Data in this exercise below:

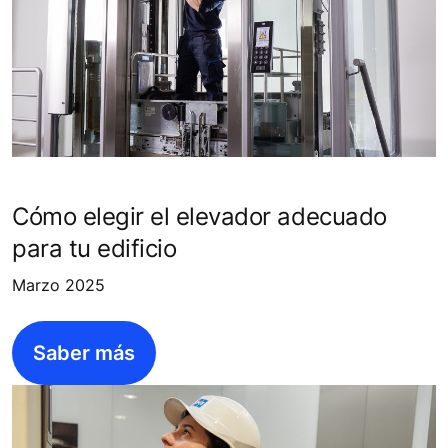
Cómo elegir el elevador adecuado
para tu edificio
Marzo 2025
Saber más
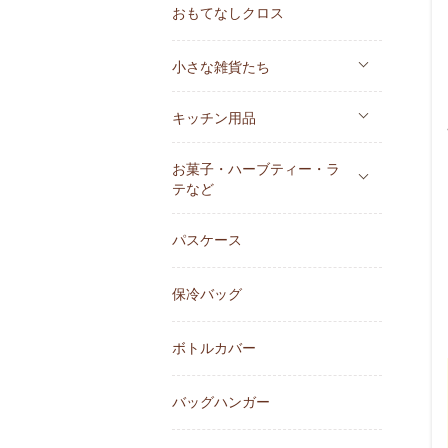
おもてなしクロス
小さな雑貨たち
キッチン用品
お菓子・ハーブティー・ラ
テなど
パスケース
保冷バッグ
ボトルカバー
バッグハンガー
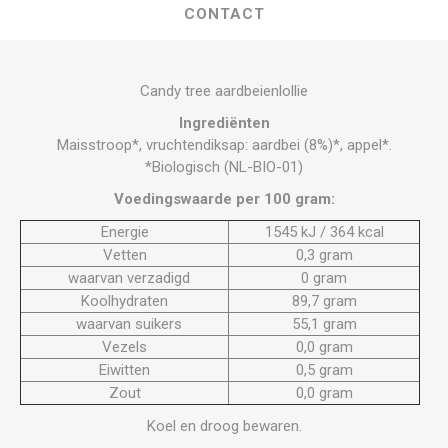
CONTACT
Candy tree aardbeienlollie
Ingrediënten
Maisstroop*, vruchtendiksap: aardbei (8%)*, appel*.
*Biologisch (NL-BIO-01)
Voedingswaarde per 100 gram:
Energie
1545 kJ / 364 kcal
Vetten
0,3 gram
waarvan verzadigd
0 gram
Koolhydraten
89,7 gram
waarvan suikers
55,1 gram
Vezels
0,0 gram
Eiwitten
0,5 gram
Zout
0,0 gram
Koel en droog bewaren.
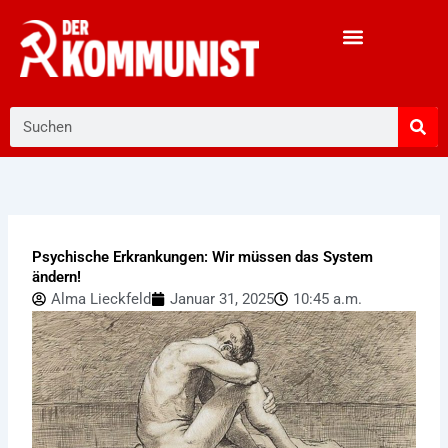
Zum
Inhalt
springen
Suche
Psychische Erkrankungen: Wir müssen das System
ändern!
Alma Lieckfeld
Januar 31, 2025
10:45 a.m.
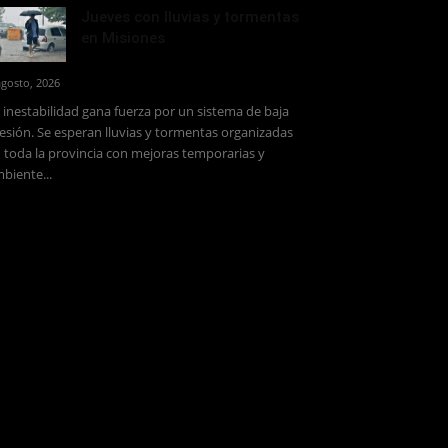
Jueves con lluvias y tormentas
en Misiones
agosto, 2026
 inestabilidad gana fuerza por un sistema de baja
esión. Se esperan lluvias y tormentas organizadas
 toda la provincia con mejoras temporarias y
biente...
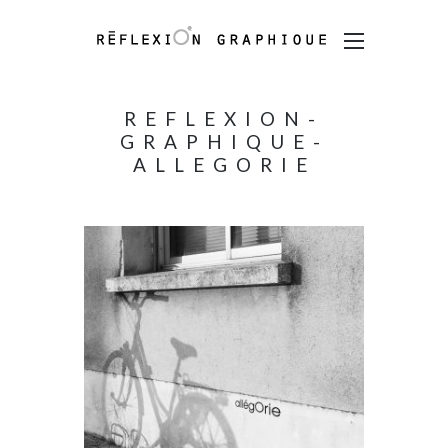
REFLEXION-
GRAPHIQUE-
ALLEGORIE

End of Data in this exercise.

Assigned task:
Set down all the entries exactly as they appear, but skip any pictures.

Result of the task:
Cómo elegir el elevador adecuado
para tu edificio
Marzo 2025
Saber más
おもてなしクロス
小さな雑貨たち
キッチン用品
お菓子・ハーブティー・ラ
テなど
パスケース
保冷バッグ
ボトルカバー
バッグハンガー
CONTACT
Candy tree aardbeienlollie
Ingrediënten
Maisstroop*, vruchtendiksap: aardbei (8%)*, appel*.
*Biologisch (NL-BIO-01)
Voedingswaarde per 100 gram:
Energie
1545 kJ / 364 kcal
Vetten
0,3 gram
waarvan verzadigd
0 gram
Koolhydraten
89,7 gram
waarvan suikers
55,1 gram
Vezels
0,0 gram
Eiwitten
0,5 gram
Zout
0,0 gram
Koel en droog bewaren.
Zum
Inhalt
springen
Suche
Psychische Erkrankungen: Wir müssen das System
ändern!
Alma Lieckfeld
Januar 31, 2025
10:45 a.m.
Jueves con lluvias y tormentas
en Misiones
agosto, 2026
 inestabilidad gana fuerza por un sistema de baja
esión. Se esperan lluvias y tormentas organizadas
 toda la provincia con mejoras temporarias y
biente...
REFLEXION-
GRAPHIQUE-
ALLEGORIE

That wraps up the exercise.